We’re in the roller coaster 80s years now. Some are good, and some are bad. This is one of the good ones, with a great option available for most genres, plus some juggernaut filmmakers got their starts this year too.
A very American Road Trip with European sensibilities. Makes sense, since Wim Wenders was from West Germany. Harry Dean Stanton mumbles a word or two as he treks across the South and Southwest. Not a lot happens, but thanks to Wenders’s direction, he wills the story into importance by great scenic shots of rural America and a well crafted story about loss, family, and love.
Wes Craven became a horror legend with this terrifying nightmare of a film. Using the terrific premise of a killer who murders kids in their sleep, Craven unleashes Robert Englund and his striped sweater, triple knifed shape shifting creepily charismatic Freddy Kreuger into the populous, creating a generation of tired children in the process.
Axel Foley is here everyone! Eddie Murphy’s most famous movie character leaves the streets of Detroit for sunny California, combining the fish out of water and buddy comedy together with expectedly humorous results when Eddie Murphy is your star.
The loving reminder, literally of the power a kids imagination can have. This child fantasy revolves around Bastian, a bullied kid who finds the book in the title in a weird bookstore, and becomes invested in the struggle of the Childlike Empress and Atreyu in their quest to stop The Nothing, which consumes hopeless fantasies and leaves nothing but darkness.
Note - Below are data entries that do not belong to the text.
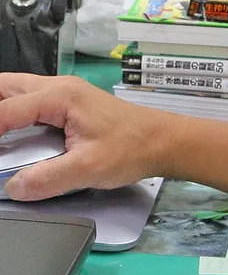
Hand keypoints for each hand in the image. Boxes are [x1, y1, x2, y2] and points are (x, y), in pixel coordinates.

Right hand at [0, 74, 172, 199]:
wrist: (164, 141)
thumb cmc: (133, 149)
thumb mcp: (89, 169)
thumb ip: (48, 179)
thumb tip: (15, 187)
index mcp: (59, 97)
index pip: (6, 111)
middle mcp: (59, 87)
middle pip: (5, 86)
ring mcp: (66, 92)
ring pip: (17, 89)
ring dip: (1, 106)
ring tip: (0, 134)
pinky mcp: (72, 102)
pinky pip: (31, 98)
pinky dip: (14, 110)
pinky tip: (11, 129)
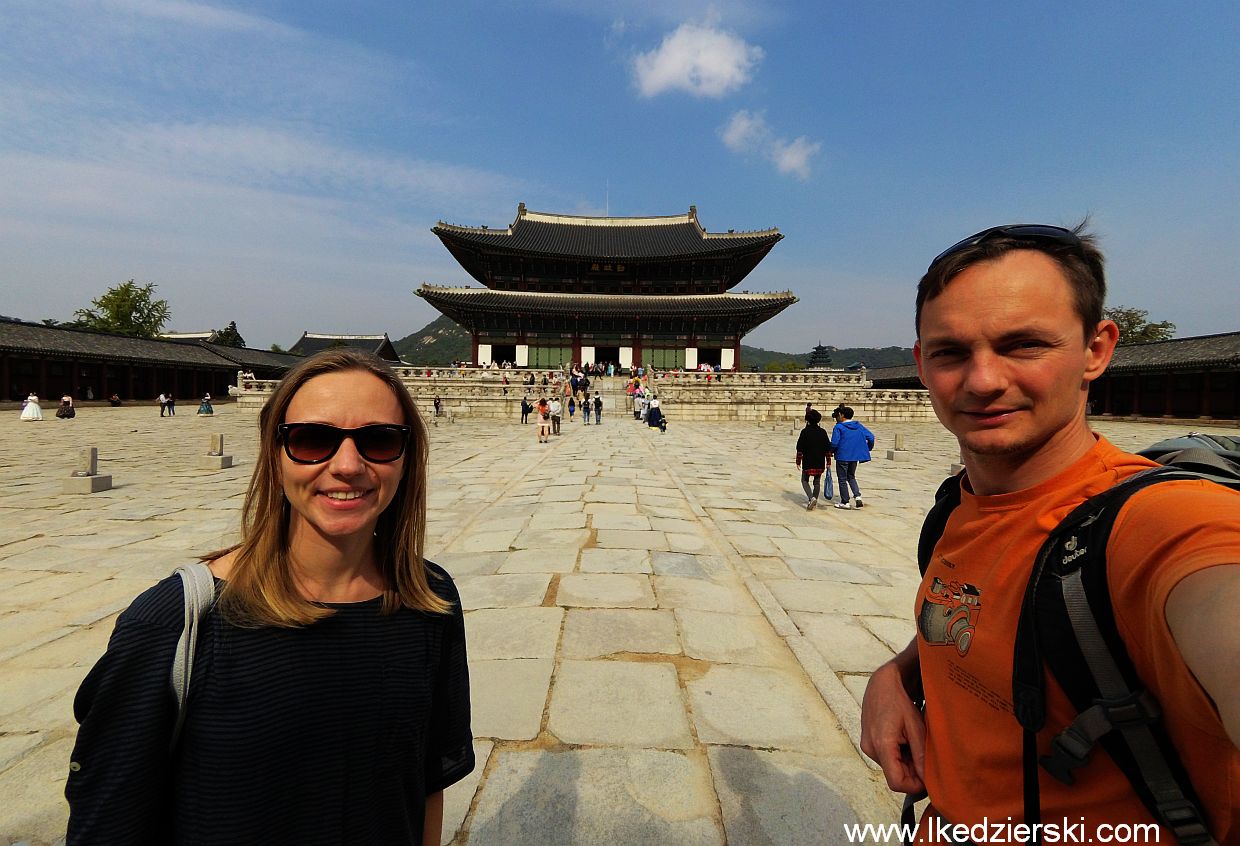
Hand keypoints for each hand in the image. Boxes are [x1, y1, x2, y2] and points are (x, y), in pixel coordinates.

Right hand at [861, 661, 926, 793]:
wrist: (882, 683)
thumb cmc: (899, 701)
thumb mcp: (916, 728)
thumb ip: (920, 755)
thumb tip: (927, 780)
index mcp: (882, 745)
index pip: (897, 783)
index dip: (915, 787)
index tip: (929, 780)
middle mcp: (870, 749)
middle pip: (895, 776)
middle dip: (913, 773)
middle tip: (926, 757)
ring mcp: (867, 746)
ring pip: (891, 768)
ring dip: (906, 764)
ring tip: (915, 744)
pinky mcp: (868, 743)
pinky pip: (886, 759)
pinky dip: (899, 756)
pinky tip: (905, 741)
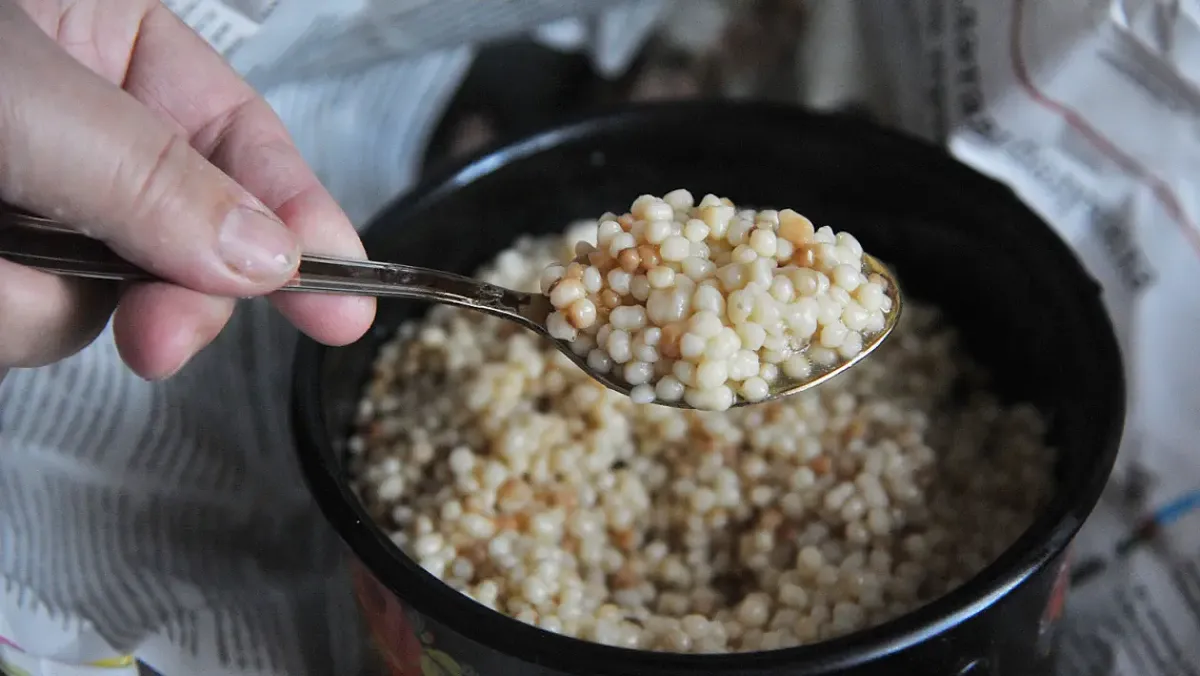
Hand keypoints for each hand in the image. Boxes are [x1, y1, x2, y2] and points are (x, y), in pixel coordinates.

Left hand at [0, 0, 375, 380]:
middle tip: (162, 339)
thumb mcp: (26, 97)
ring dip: (46, 298)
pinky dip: (6, 312)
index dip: (300, 218)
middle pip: (189, 237)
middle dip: (172, 292)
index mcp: (115, 45)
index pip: (243, 138)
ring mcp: (41, 206)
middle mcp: (88, 132)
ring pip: (108, 295)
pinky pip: (39, 320)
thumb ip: (148, 176)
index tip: (344, 297)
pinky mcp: (7, 266)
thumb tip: (266, 255)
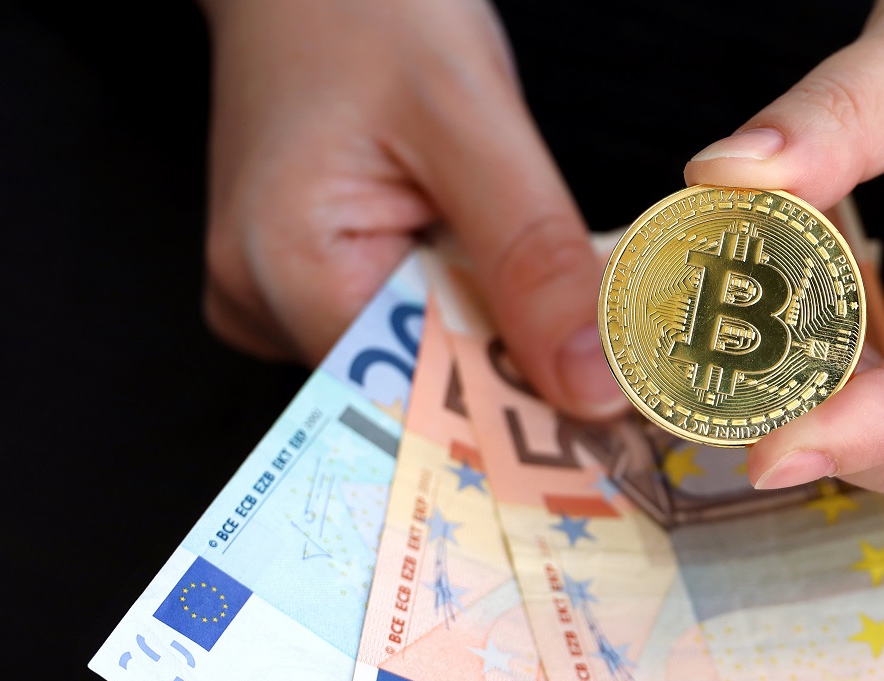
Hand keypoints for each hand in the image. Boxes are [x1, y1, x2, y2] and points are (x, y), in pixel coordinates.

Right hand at [199, 0, 625, 418]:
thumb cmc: (367, 6)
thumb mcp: (467, 118)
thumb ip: (532, 258)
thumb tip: (594, 387)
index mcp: (282, 272)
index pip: (415, 399)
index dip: (520, 419)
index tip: (615, 435)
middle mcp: (265, 303)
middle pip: (418, 386)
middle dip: (518, 374)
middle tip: (618, 374)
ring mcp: (283, 294)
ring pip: (423, 356)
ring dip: (499, 335)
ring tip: (565, 311)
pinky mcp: (312, 277)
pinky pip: (409, 320)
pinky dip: (470, 305)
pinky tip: (504, 276)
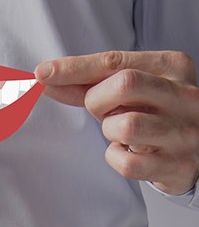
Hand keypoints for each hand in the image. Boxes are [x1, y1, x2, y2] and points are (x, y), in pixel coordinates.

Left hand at [34, 50, 198, 194]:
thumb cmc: (157, 112)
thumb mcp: (135, 88)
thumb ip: (93, 83)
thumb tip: (47, 78)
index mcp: (171, 67)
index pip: (114, 61)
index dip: (74, 68)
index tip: (42, 73)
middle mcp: (183, 96)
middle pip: (123, 84)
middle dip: (98, 100)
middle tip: (104, 111)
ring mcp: (182, 132)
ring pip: (125, 126)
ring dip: (110, 131)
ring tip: (122, 132)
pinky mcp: (176, 165)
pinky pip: (127, 163)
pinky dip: (116, 158)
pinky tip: (129, 152)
Barry Levinson and Robert Redford take the cynical novel and turn it into a sports fable for the ages. Redford plays Roy Hobbs, a baseball prospect who loses his chance at the pros, only to resurrect it in his late 30s. The symbolism is on the nose, but remains pretty effective, as every aging man fantasy comes alive everytime Hobbs swings Wonderboy.
James Cameron’s venture onto his own franchise is a complete success. Arnold Schwarzenegger plays the title character, a cyborg from the future intent on murdering Sarah Conner (Linda Hamilton), the woman who births the savior of the human race. The action is tense, the story has fun with its time travel premise, and several all time one liners were born. I’ll be back later to tell you which ones.
Before Studio Ghibli existed, Hayao Miyazaki made this amazing adventure film. Princess Nausicaa is an all time heroine, using all of her abilities to help achieve harmony across the post apocalyptic wasteland of warring factions, poisonous jungles, and gigantic insects. It’s beautiful, it’s exciting, it’s got a point, and it’s a great preview of even better films to come from the great Japanese animator.
Harold Ramis took Dan Akykroyd’s technical mess of a screenplay and turned it into one of the bigger action comedies to hit the big screen at the time. That’s really easy to do when you cast Bill Murray, Rick Moranis, and Sigourney Weaver to make the movie funny while Ramis and Aykroyd take care of the plot elements. Plus, for their time, the special effects are pretty exceptional, especially when you see a giant marshmallow man in the middle of New York City.
Pat Morita was a joke of a character on Happy Days. So imagine the spectacular shock of his portrayal of the iconic Mr. Miyagi, giving Daniel LaRusso’s (Ralph Macchio) sensei a deep well of complex emotional history and wisdom that helps Daniel defeat a cadre of Cobra Kai in the All Valley Karate Championship. The script is pure movie magic in its teaching methods, and rousing in that way only a great sports movie can be.
A Milos Forman masterpiece about an artist who created several of them. Forman smartly tells the story of Mozart (Tom Hulce) through the eyes of Antonio Salieri (F. Murray Abraham), a decent composer in his own right, but in Forman’s hands, Salieri is a complex figure, simultaneously hating and loving Mozart for the gifts Salieri himself can never posess.